I never cared about physicality until puberty hit. By then, I was deeply conditioned to accept that I was a girl—any attention I got from the boys was good attention, even though it felt wrong. It felt wrong because I was taught any of that was sinful, but at the same time, there was always something more that I just couldn’t put my finger on.

Another friend just today relayed the idea (from a repost on Hank Green’s TikTok) that gender is like a non-Newtonian fluid. What is a non-Newtonian fluid, you ask?

A non-Newtonian fluid is a fluid that does not follow Newton’s law of viscosity, i.e., constant viscosity independent of stress. In non-Newtonian fluids, viscosity can change when under force to either more liquid or more solid. Ketchup, for example, becomes runnier when shaken and is thus a non-Newtonian fluid.

– Wikipedia

I guess my gender is ketchup now 😂 [laugh-cry emoji].

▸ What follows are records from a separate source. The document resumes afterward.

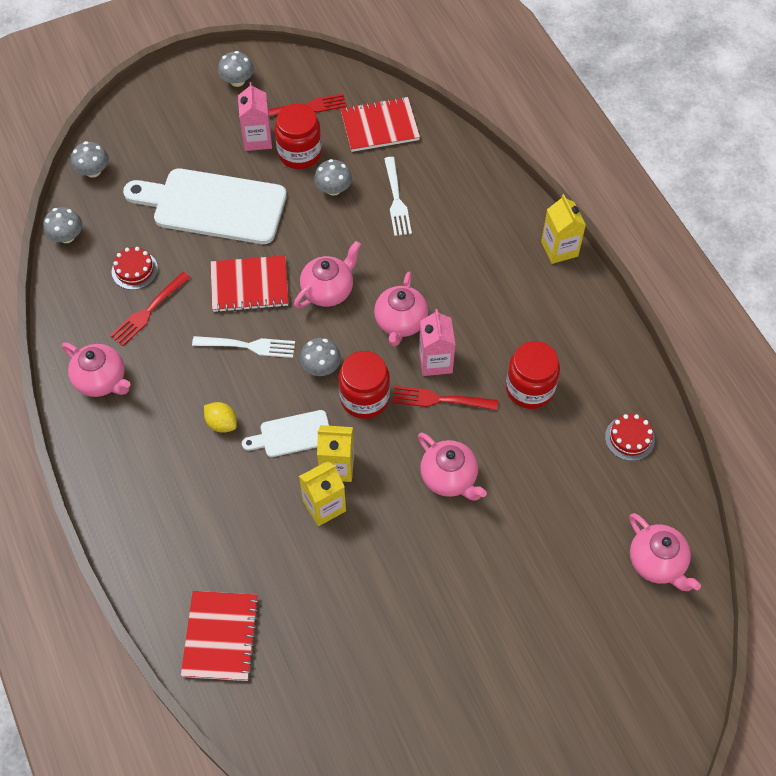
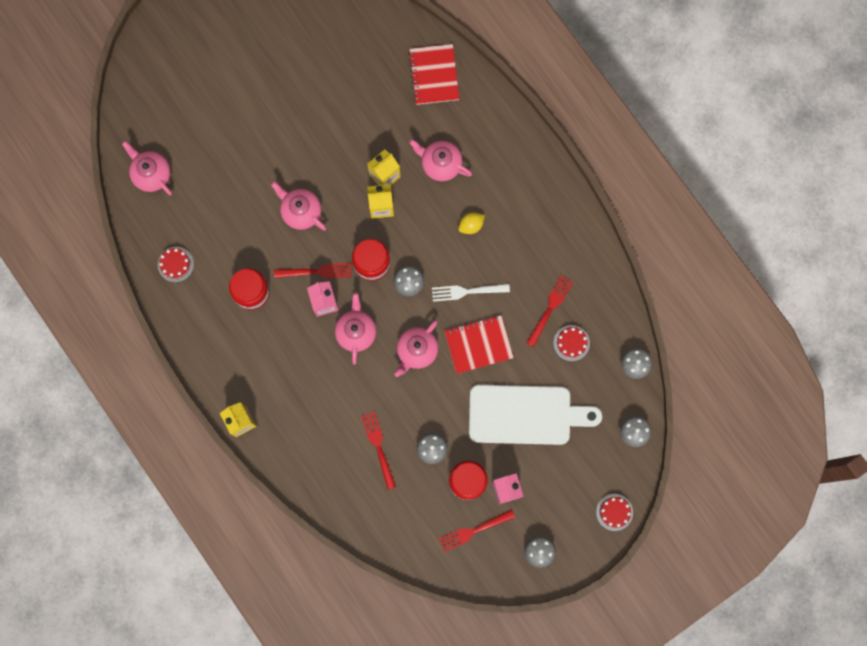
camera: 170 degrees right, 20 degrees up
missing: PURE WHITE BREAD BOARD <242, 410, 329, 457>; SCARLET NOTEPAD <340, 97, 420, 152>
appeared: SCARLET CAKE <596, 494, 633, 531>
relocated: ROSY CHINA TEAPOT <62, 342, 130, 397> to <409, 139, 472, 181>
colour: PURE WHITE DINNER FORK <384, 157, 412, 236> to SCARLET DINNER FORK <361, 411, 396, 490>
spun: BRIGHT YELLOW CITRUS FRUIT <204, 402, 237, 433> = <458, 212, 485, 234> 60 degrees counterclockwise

But in all seriousness, as a child and into adulthood, I adopted “womanhood” because I was told that was my only option based on my physical sex. There was (and is) all this pressure to conform to the binary and not question why. But even as a kid I didn’t believe in it. I didn’t see its validity, as all humans are capable of so many things, men and women alike. And come to find in my late twenties, there are more options outside of (and within) the binary! Everything started to make sense once that knowledge was attained. I am a non-Newtonian liquid. Once I relieved myself of the pressure (brainwashing) of the binary, I came back to my fluid self.

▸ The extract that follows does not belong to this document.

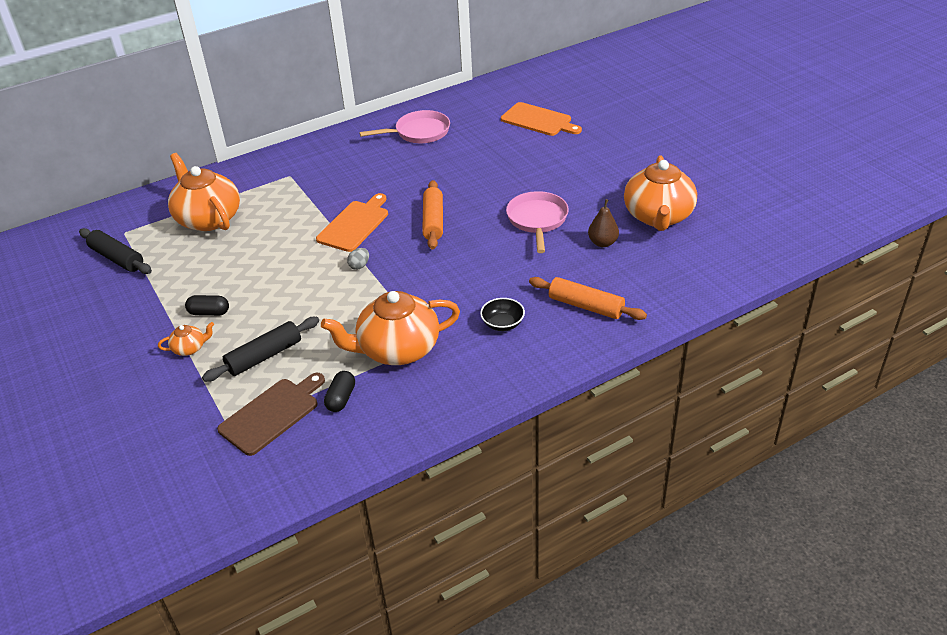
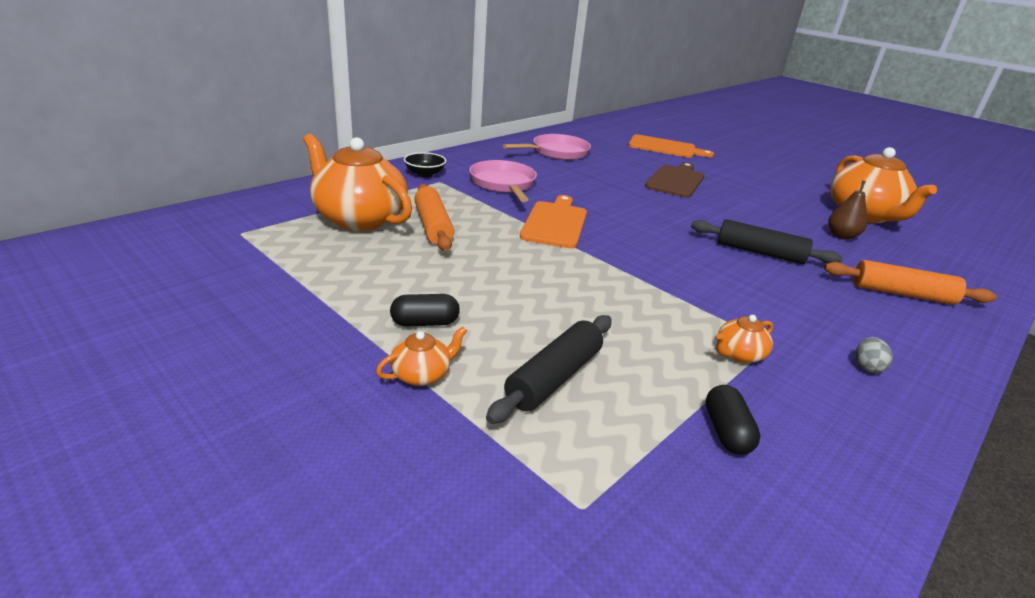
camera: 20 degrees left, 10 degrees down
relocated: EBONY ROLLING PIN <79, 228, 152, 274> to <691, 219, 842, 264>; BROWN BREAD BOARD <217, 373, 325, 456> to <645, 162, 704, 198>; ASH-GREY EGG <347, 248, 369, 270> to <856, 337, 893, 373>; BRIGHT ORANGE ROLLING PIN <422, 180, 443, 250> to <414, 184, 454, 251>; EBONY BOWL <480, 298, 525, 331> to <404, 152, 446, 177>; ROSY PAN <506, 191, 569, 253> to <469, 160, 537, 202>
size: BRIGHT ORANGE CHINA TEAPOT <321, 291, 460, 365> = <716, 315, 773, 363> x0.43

Now that I understand myself to be autigender nonbinary, I can say with certainty that if I must be a human, having a penis and no breasts would suit me better than having what I was born with. I have a deep desire to look like a cis man, meaning I technically desire to be on testosterone. But there’s no chance of me seeking hormone therapy because I cannot risk losing my vocal range and tone quality. I’ve waited all my life to have the singing voice I have now, and I’m too scared of taking T because it’s almost guaranteed to change my voice. I’m also too scared of getting surgery because what if I don’t actually like the change? It’s taken me a long time to get accustomed to the sensitivity of the bits I’ve got. I don’t want to lose that now, even if I don’t like having the bits themselves. Honestly I wish I could just be bitless. No genitals or secondary sex characteristics. Just a plain human body, full of nothing but ambition and love. But all that being said, even with a “transitioned” body, I would still identify as nonbinary. I have no desire to actually be a man.

So to answer the question the title purposes, no, I am not a boy. And generally speaking I don’t have the desire to be a boy, though I do sometimes prefer the “masculine” pronouns he/him. Had things been different growing up—where people would have understood there are more than 2 genders and gender-affirming healthcare is appropriate—I’d probably have no breasts, a deeper voice, and more regular use of he/him pronouns, but I still wouldn’t be a boy. If anything I’d be a *nonbinary* boy.

In this timeline though? I’ll settle for the knowledge that I am perfectly valid the way I am, and will continue practicing self-compassion and acceptance for the things I cannot change. Oh, and get some new ink. That helps.